It’s because I love everything on you, babe.” Minho mengulang kata-katanya. Memang benar, setiap inci tubuh Onew sudah menjadi candu bagi Minho. Tak pernah sedetik pun ia berpikir untuk tidak memeluk tubuh Onew, bersandar di antara pundaknya, mengecupnya, melumat bibirnya yang terasa seperti ceri manis di musim semi. Minho sangat menyukai apapun yang ada pada Onew.

“Aku mempertahankan rambut blonde ini karena ku pikir, kau lebih menyukainya daripada saat rambut ku berwarna gelap. Iya, kan?” Mata Onew terbuka tepat menatap mata Minho. Dalam hati ia mengagumi betapa indahnya manik coklat gelap Minho, berkilau seperti mutiara.

“Uh..? Mungkin?” Minho tidak yakin dengan jawabannya. “Itu karena kau terlihat lebih cantik dengan warna seperti vanila ini, babe.” Tambahnya. Ia pikir, warna ini memang sempurna untuk namjanya.

“Tapi sekarang akarnya sudah menghitam tanda rambut ku mulai panjang, mungkin aku membutuhkan potongan rambut dan warna rambut baru. Bagaimana menurut mu?” Kata Onew sambil menunjukan barisan gigi kelincinya. Matanya tenggelam di antara pipinya yang chubby. Membuat Minho gemas melihatnya. By the way, Onew is older than Minho, remember?

“Mengganti warnanya?

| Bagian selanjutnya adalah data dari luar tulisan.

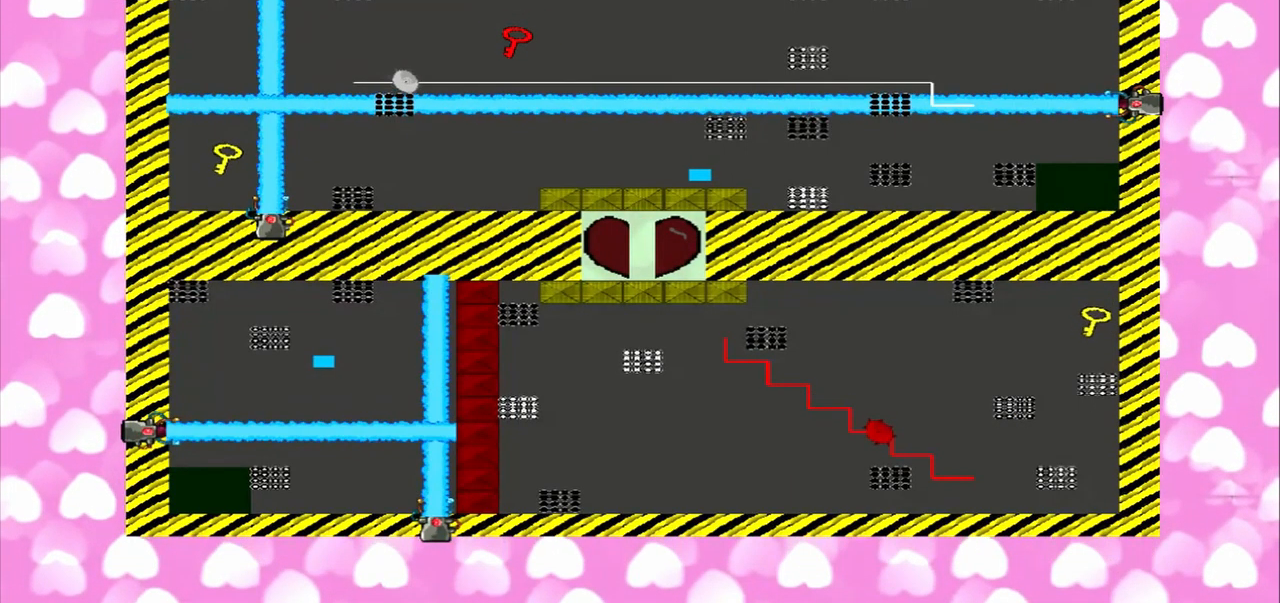
{"buttons": [], "left_stick": "right", "right_stick": "right", "events": [[125, "right_stick", "right"], [167, "left_stick", "left"], [292, "right_stick", "left"], [417, "left_stick", "right"], [459, "right_stick", "right"]]}
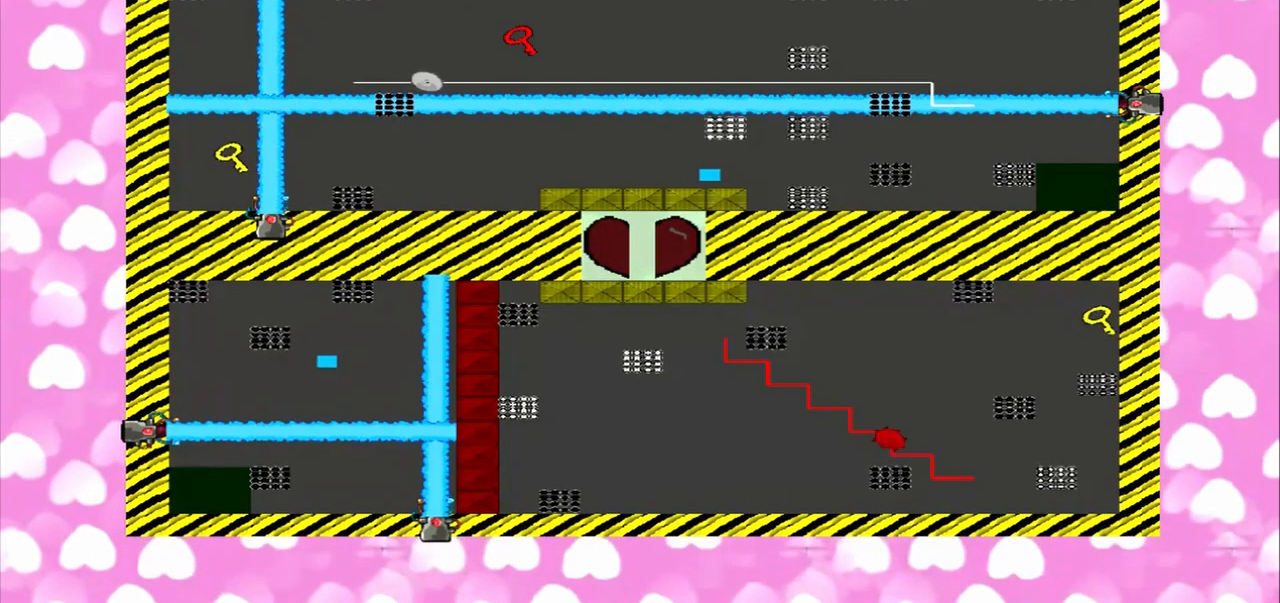
{"buttons": [], "left_stick": "left", "right_stick": "right", "events": [[84, "left_stick", "left"], [292, "left_stick", "right"], [292, "right_stick", "left"], [417, "left_stick", "left"], [417, "right_stick", "right"]]}
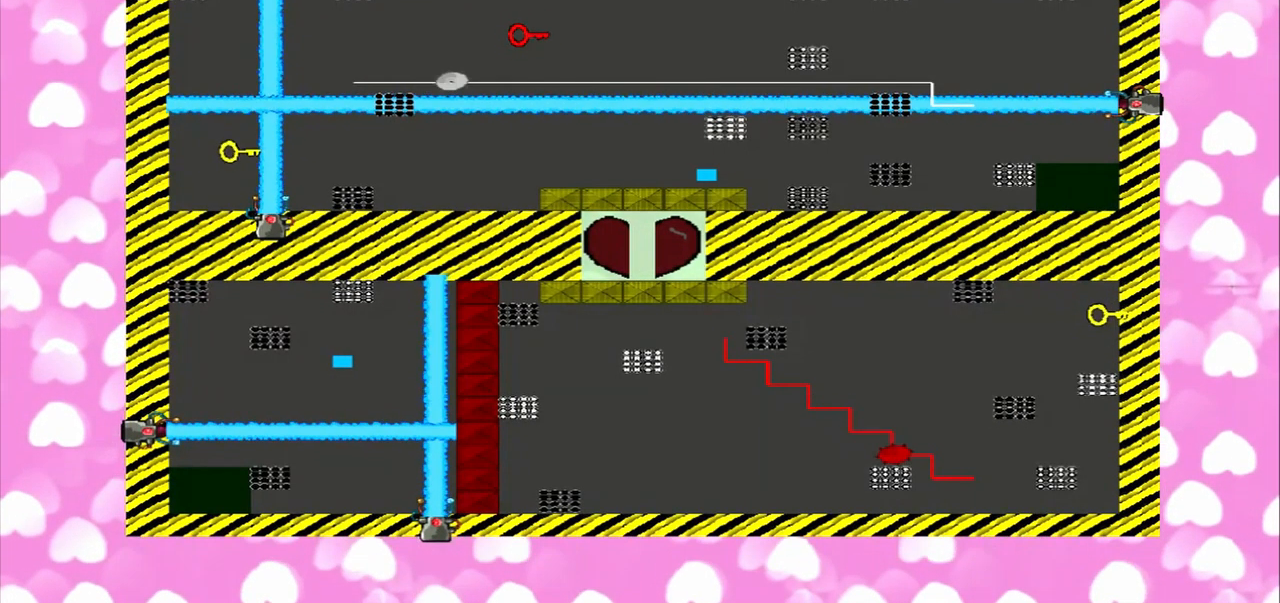
{"buttons": [], "left_stick": "right", "right_stick": "left", "events": [[42, "right_stick", "left"], [167, "left_stick", "right"]]}
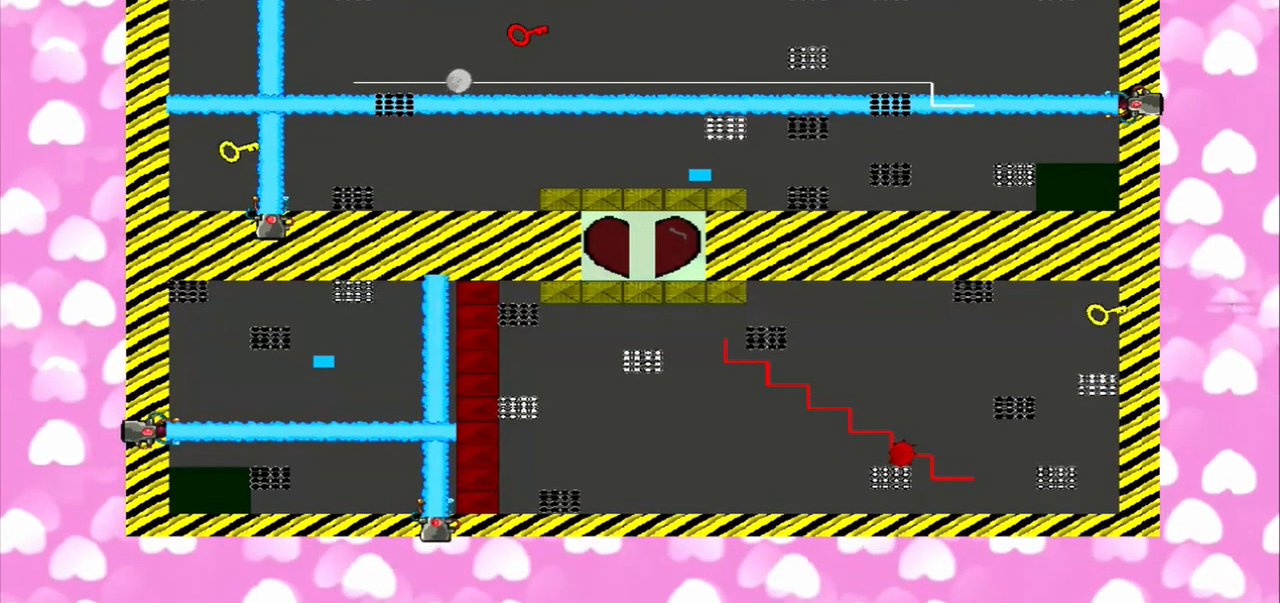
{"buttons": [], "left_stick": "left", "right_stick": "left", "events": [[42, "left_stick", "left"], [125, "left_stick", "right"], [125, "right_stick", "right"], [334, "left_stick", "left"], [459, "right_stick", "left"]]}
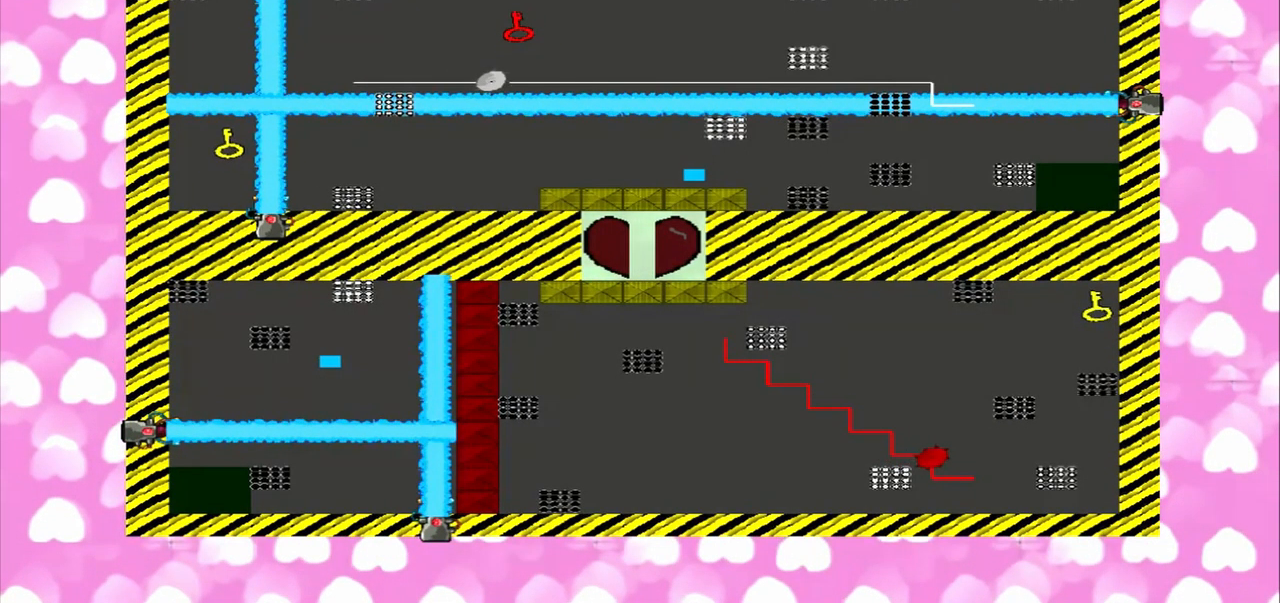
{"buttons": [], "left_stick": "right", "right_stick": "left", "events": [[42, "left_stick", "right"], [167, "left_stick", "left"], [167, "right_stick", "right"], [292, "right_stick", "left"], [500, "left_stick", "right"]]}
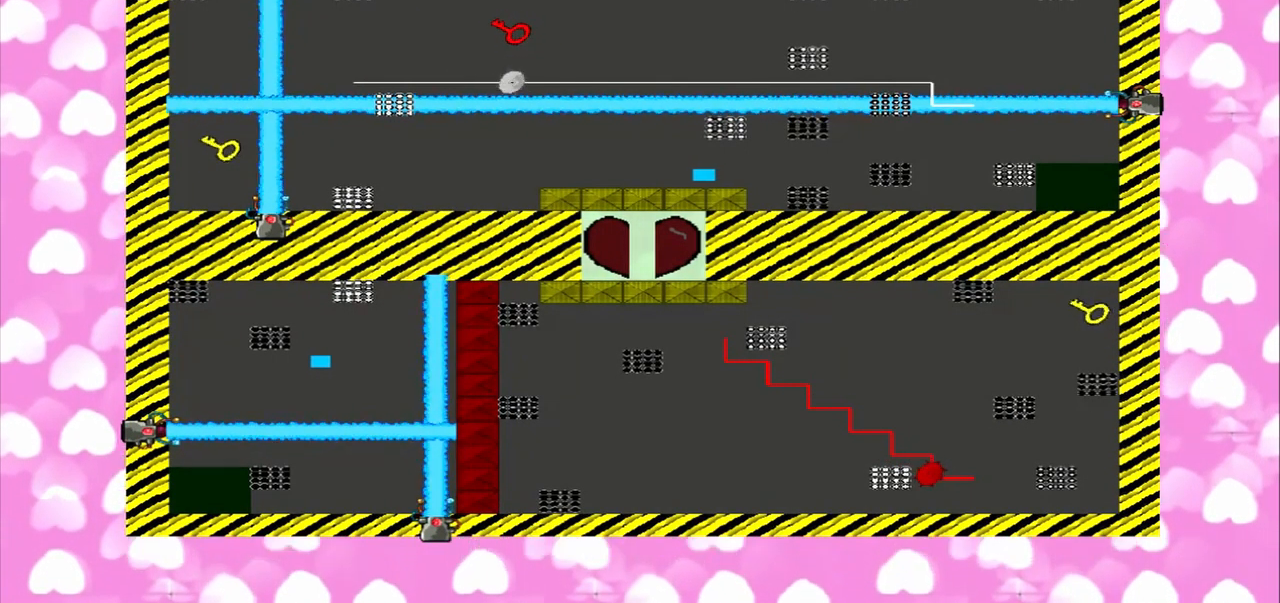
{"buttons": [], "left_stick": "left", "right_stick": "right", "events": [[42, "right_stick", "right"], [168, "left_stick", "left"], [209, "right_stick", "left"], [459, "right_stick", "right"]]}
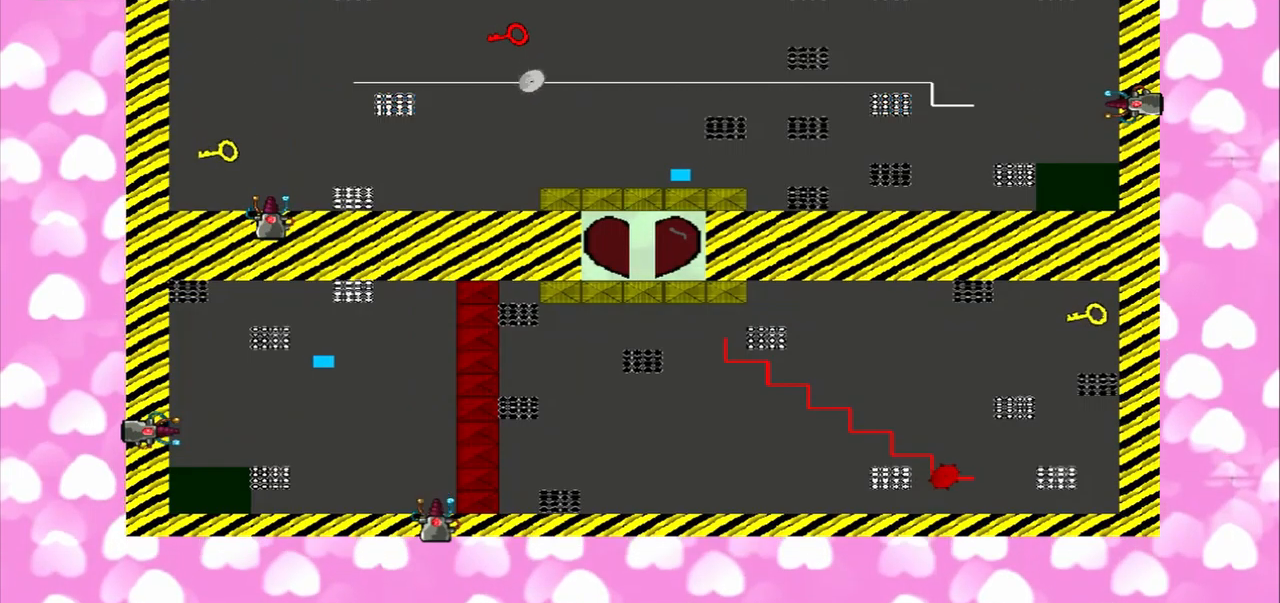
{"buttons": [], "left_stick": "up", "right_stick": "right", "events": [[250, "right_stick", "left"], [417, "left_stick", "up"], [417, "right_stick", "right"]]}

Jadi warna apa?” Minho agak kaget. Ia masih menyukai warna rambut yang seperti vanila itu. Agak tidak tega kalau warna rambut Onew berubah. Hmm, sepertinya rambut vanila namjanya itu adalah nya.

“Belum tahu, aku akan memikirkannya nanti!” Jawab Onew, diiringi dengan kecupan super kilat di bibir Minho kemudian berlari ke kamar mereka. Meninggalkan Minho yang terkekeh di ruang makan.

 

~~***~~

 

Onew pulang mengajar lebih awal hari ini. Dan hari ini juga, ia memutuskan untuk pergi ke salon untuk merapihkan rambutnya. Kaki jenjangnya menelusuri jalanan di antara pertokoan. Melihat sekelilingnya, mengingat-ingat di mana tempat yang ia kunjungin untuk mendapatkan rambut blonde-nya ini. Setelah beberapa menit mencari, ia menemukan salon tempat ia mendapatkan warna rambut yang saat ini melapisi warna dasar rambutnya. Ia membuka pintu kaca tersebut diiringi dengan bunyi bel, sebagai tanda kalau ada pelanggan yang datang.

“Annyeonghaseo! Wahh, ada yang bisa saya bantu, tuan?” Seseorang dengan mata seperti kucing, gaya yang sangat stylist dan kontemporer menyapa Onew dengan ramahnya.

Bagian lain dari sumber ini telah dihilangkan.